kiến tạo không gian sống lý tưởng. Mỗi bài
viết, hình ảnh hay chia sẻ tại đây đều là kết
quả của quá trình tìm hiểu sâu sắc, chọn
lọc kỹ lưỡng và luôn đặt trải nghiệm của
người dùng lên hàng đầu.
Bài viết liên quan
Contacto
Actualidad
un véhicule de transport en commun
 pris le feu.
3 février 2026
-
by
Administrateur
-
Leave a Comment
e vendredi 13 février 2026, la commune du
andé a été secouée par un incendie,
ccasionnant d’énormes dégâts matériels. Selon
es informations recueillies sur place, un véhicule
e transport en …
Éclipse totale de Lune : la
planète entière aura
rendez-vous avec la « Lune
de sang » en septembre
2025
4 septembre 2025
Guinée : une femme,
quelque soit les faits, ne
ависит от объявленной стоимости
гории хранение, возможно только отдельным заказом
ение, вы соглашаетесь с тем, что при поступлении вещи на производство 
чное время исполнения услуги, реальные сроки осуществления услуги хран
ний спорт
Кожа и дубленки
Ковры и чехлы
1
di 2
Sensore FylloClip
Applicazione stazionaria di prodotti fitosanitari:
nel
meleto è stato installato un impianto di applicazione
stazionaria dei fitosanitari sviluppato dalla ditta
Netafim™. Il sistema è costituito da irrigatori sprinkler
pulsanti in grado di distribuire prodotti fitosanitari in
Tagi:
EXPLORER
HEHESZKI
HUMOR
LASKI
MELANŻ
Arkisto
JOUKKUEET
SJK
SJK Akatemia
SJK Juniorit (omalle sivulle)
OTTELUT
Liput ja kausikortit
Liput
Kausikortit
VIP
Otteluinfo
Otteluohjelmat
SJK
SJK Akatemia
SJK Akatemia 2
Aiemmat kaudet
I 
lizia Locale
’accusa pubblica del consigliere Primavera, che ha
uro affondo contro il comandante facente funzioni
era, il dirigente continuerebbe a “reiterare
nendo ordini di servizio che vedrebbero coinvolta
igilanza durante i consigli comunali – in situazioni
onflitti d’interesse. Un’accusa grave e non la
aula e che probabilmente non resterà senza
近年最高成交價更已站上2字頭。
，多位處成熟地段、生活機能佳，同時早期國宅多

_WHAT TO DO_
Repeat, exactly, every line from the one containing "andé a été secouée" through the final line of the listing above, adding nothing.

_RESULT BELOW_
andé a été secouée par un incendie,
ccasionnant d’énormes dégâts matériels. Selon
es informations recueillies sur place, un véhicule
e transport en …
Éclipse totale de Lune : la
planète entière aura
rendez-vous avec la « Lune
de sang » en septembre
2025
4 septembre 2025
Guinée : une femme,
quelque soit les faits, ne
ависит от объявленной стоимости
гории хранение, возможно только отдельным заказом
ение, вы соглашаетесь с тем, что при поступлении вещи на производство 
чное время исполнения услуги, реальные сроки осуществления услуги хран
ний спорт
Кожа и дубленки
Ковры и чехлы
1
di 2
Sensore FylloClip
Applicazione stazionaria di prodotti fitosanitari:
nel
meleto è stato installato un impianto di applicazione
stazionaria dei fitosanitari sviluppato dalla ditta
Netafim™. Il sistema è costituito da irrigatori sprinkler
pulsanti in grado di distribuire prodotti fitosanitari in
Tagi:
EXPLORER
HEHESZKI
HUMOR
LASKI
MELANŻ
Arkisto
JOUKKUEET
SJK
SJK Akatemia
SJK Juniorit (omalle sivulle)
OTTELUT
Liput ja kausikortit
Liput
Kausikortit
VIP
Otteluinfo
Otteluohjelmat
SJK
SJK Akatemia
SJK Akatemia 2
Aiemmat kaudet
I 
lizia Locale
’accusa pubblica del consigliere Primavera, che ha
uro affondo contro il comandante facente funzioni
era, il dirigente continuerebbe a “reiterare
nendo ordini di servizio che vedrebbero coinvolta
igilanza durante i consigli comunali – in situazioni
onflitti d’interesse. Un’accusa grave e non la
aula e che probabilmente non resterà senza
近年最高成交價更已站上2字頭。
，多位處成熟地段、生活機能佳，同時早期國宅多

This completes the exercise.